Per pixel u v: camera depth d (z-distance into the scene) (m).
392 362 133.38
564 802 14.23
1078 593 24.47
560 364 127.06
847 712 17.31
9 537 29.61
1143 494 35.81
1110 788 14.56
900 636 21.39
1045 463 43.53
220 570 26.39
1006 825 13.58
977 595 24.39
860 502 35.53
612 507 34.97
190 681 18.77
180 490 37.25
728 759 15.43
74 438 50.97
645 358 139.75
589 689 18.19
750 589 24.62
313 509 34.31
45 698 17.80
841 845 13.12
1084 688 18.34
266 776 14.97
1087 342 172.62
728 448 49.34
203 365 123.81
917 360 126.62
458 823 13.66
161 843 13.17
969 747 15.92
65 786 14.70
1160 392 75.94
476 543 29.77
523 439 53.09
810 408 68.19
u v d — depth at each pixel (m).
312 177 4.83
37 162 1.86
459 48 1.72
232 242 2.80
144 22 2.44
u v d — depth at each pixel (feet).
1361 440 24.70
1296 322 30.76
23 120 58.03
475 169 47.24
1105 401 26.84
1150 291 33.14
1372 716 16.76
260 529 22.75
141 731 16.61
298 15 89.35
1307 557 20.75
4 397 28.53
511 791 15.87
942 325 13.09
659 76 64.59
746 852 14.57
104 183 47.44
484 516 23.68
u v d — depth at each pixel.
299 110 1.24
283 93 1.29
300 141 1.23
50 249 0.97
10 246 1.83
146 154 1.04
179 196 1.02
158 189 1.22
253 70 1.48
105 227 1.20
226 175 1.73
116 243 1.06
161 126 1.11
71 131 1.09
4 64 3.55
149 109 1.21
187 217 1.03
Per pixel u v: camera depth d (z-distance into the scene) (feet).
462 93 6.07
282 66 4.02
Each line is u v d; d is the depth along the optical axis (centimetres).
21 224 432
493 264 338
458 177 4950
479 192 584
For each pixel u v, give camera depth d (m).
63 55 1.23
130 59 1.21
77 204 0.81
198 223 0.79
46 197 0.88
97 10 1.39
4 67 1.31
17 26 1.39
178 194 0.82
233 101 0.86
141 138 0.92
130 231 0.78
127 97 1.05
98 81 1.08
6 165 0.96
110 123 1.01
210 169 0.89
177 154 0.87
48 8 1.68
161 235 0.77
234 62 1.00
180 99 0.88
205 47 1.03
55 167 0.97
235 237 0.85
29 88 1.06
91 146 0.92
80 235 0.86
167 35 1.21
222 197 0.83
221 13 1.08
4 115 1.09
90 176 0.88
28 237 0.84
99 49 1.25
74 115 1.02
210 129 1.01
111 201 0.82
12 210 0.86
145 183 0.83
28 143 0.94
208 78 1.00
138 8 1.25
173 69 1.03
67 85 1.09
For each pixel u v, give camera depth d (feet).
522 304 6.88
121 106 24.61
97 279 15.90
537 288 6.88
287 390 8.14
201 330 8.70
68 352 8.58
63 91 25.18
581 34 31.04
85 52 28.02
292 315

******************************

Using the data above, restate every record word for word.

Per pixel u v: camera depth d (z-distance into the scene) (m).
392 362 133.38
564 802 14.23
1078 593 24.47
560 364 127.06
847 712 17.31
9 537 29.61
1143 494 35.81
1110 788 14.56
900 636 21.39
1045 463 43.53
220 570 26.39
1006 825 13.58
977 595 24.39
860 502 35.53
612 507 34.97
190 681 18.77
180 490 37.25
728 759 15.43
74 438 50.97
645 358 139.75
589 689 18.19
750 589 24.62
313 509 34.31
45 698 17.80
841 845 13.12
1084 688 18.34
266 776 14.97
1087 342 172.62
728 448 49.34
203 365 123.81
917 360 126.62
458 823 13.66
161 843 13.17
969 747 15.92
65 786 14.70
1160 392 75.94
476 543 29.77
523 439 53.09
810 408 68.19
u v d — depth at each pixel (m).
312 177 4.83
37 162 1.86
459 48 1.72
232 242 2.80
144 22 2.44
u v d — depth at each pixel (feet).
1361 440 24.70
1296 322 30.76
23 120 58.03
475 169 47.24
1105 401 26.84
1150 291 33.14
1372 716 16.76
260 529 22.75
141 731 16.61
298 15 89.35
1307 557 20.75
4 397 28.53
511 791 15.87
942 325 13.09
659 76 64.59
746 852 14.57
104 183 47.44
484 516 23.68
u v d — depth at each pixel.
299 110 1.24
283 93 1.29
300 141 1.23
50 249 0.97
10 246 1.83
146 154 1.04
179 196 1.02
158 189 1.22
253 70 1.48
105 227 1.20
226 175 1.73
116 243 1.06
161 126 1.11
71 131 1.09
4 64 3.55
149 109 1.21
187 217 1.03
Per pixel u v: camera depth d (z-distance into the scene) (feet).
462 93 6.07
282 66 4.02
Each line is u v d; d is the depth along the optical axis (centimetres).
21 224 432
493 264 338
458 177 4950
479 192 584
For each pixel u v, give camera depth d (m).
63 55 1.23
130 59 1.21
77 204 0.81
198 223 0.79
46 197 0.88
97 10 1.39
4 67 1.31
17 26 1.39
178 194 0.82
233 101 0.86
141 138 0.92
130 231 0.78
127 97 1.05
98 81 1.08
6 165 0.96
110 123 1.01
210 169 0.89
177 154 0.87
48 8 1.68
161 235 0.77
234 62 1.00
180 99 0.88
205 47 1.03
55 167 0.97
235 237 0.85
29 88 1.06
91 146 0.92
80 235 0.86
167 35 1.21
222 197 0.83
221 13 1.08
4 115 1.09
90 176 0.88
28 237 0.84
99 49 1.25
74 115 1.02
210 129 1.01
111 201 0.82
12 210 0.86
145 183 0.83
28 143 0.94
208 78 1.00
138 8 1.25
173 69 1.03
67 85 1.09
For each pixel u v, give camera depth d (feet).
522 304 6.88
121 106 24.61
97 279 15.90
537 288 6.88
287 390 8.14
201 330 8.70
68 352 8.58
63 91 25.18
581 34 31.04
85 52 28.02
292 315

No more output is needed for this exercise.